Okay, finally getting around to posting those sahti links I dug up:

This was one of the best I found: http://morebeer.com/brewingtechniques/library/styles/6_4style.html

And a few others:
http://www.northernbrewer.com/connect/2011/09/sahti-traditional-finnish-beer/
http://www.thebrewguys.com/2011/09/brewing-a-finnish-traditional-sahti/
http://byo.com/component/k2/item/79-a-mighty-finn-beer
http://byo.com/component/k2/item/730-gruitbier-style-profile
http://www.beerhunter.com/documents/19133-000861.html

I can't quite bring myself to brew one with juniper berries.
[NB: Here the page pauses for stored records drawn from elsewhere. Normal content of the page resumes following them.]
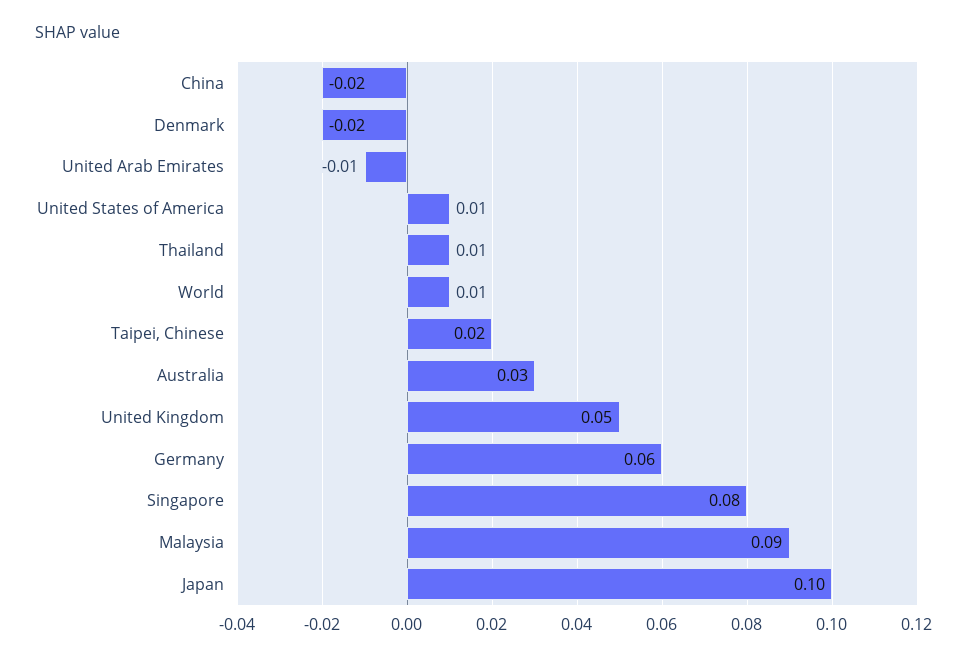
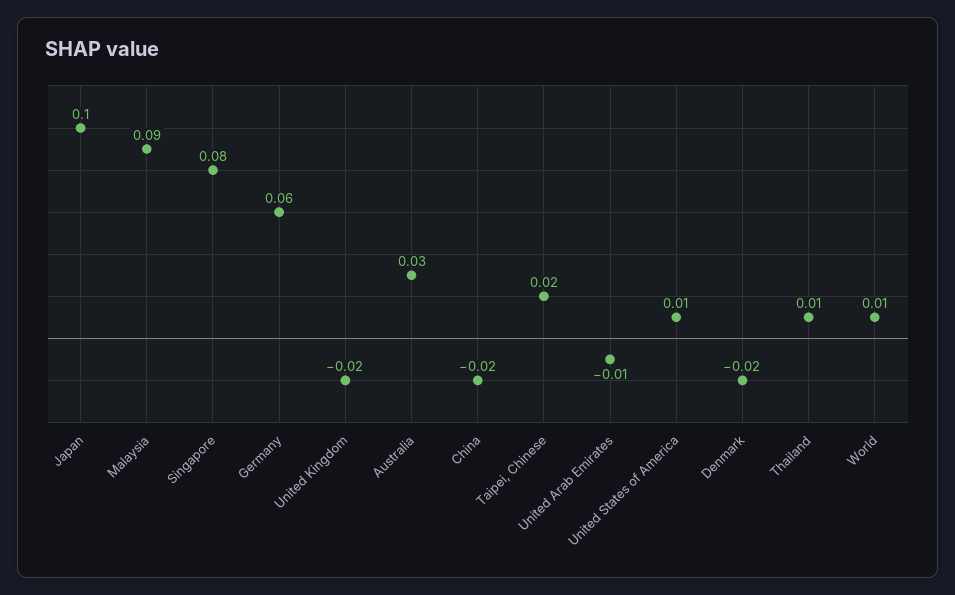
United Kingdom: 0.05 -> -0.02

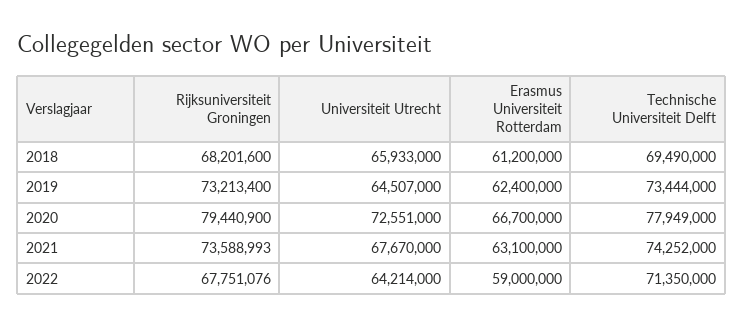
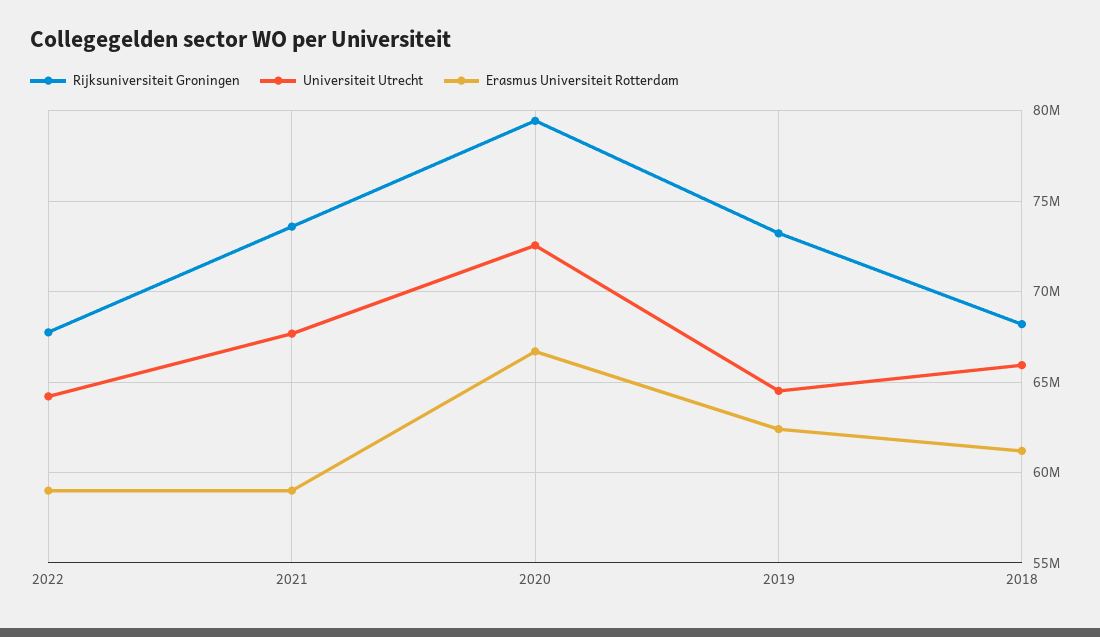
Technische Universiteit Delft, 2018: 69490000 -> none
Technische Universiteit Delft, 2019: 73444000 -> none
Technische Universiteit Delft, 2020: 77949000 -> none
Erasmus Universiteit Rotterdam, 2021: 63100000 -> 59000000
Technische Universiteit Delft, 2021: 74252000 -> none
Technische Universiteit Delft, 2022: 71350000 -> none

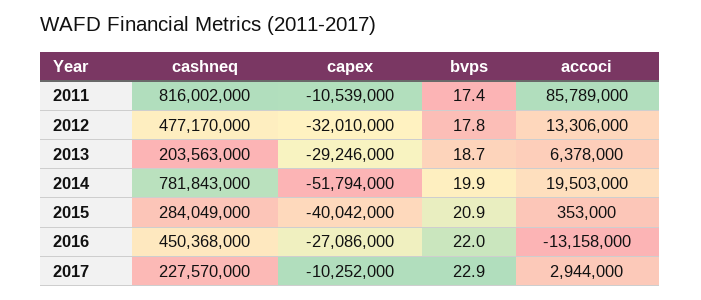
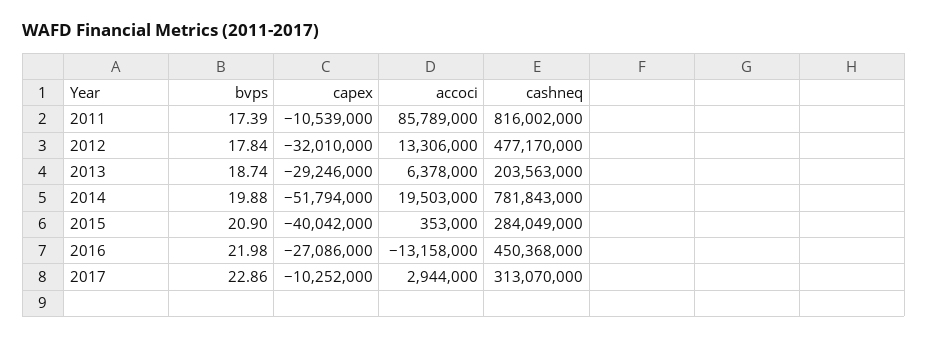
cashneq, 2017: 227570000 -> 313070000

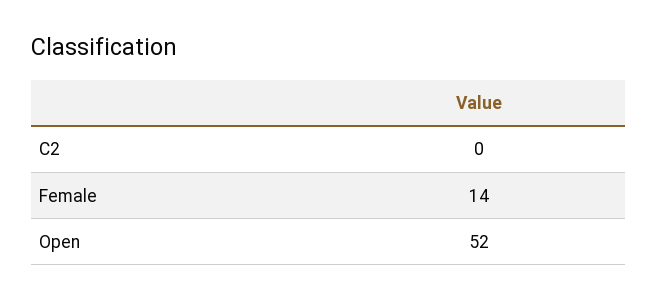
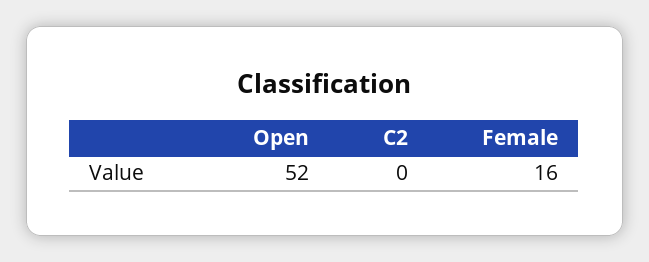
Female: 14 -> 16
That's a juniper berry beer, not SAHTI :angry: B)


----------



## lukiferj (12/1/14)

Thanks Mardoo. Have been thinking about this for a while. Must get my ass in to gear. I have heaps of relatives in Finland so should be able to get the yeast easily enough


----------



## TimT (12/1/14)

_Today sahti is, at its best, a festive farm brew served at rural feasts such as summer weddings. More technically, sahti is a very potent, astoundingly full-bodied and turbid top-fermenting beer. The original gravity of sahti ought to be no less than 1.075 (18 °). In fact, a more typical sahti brewed for festive purposes varies in range from 1.100 to 1.120 (25-30 °). Its alcohol content typically varies from 7 to 11% (v/v)... _

Woah dude!


----------



## Mardoo (12/1/14)

Seriously. That'll get ya festive pretty quickly! And end the festivities pretty quickly too...


----------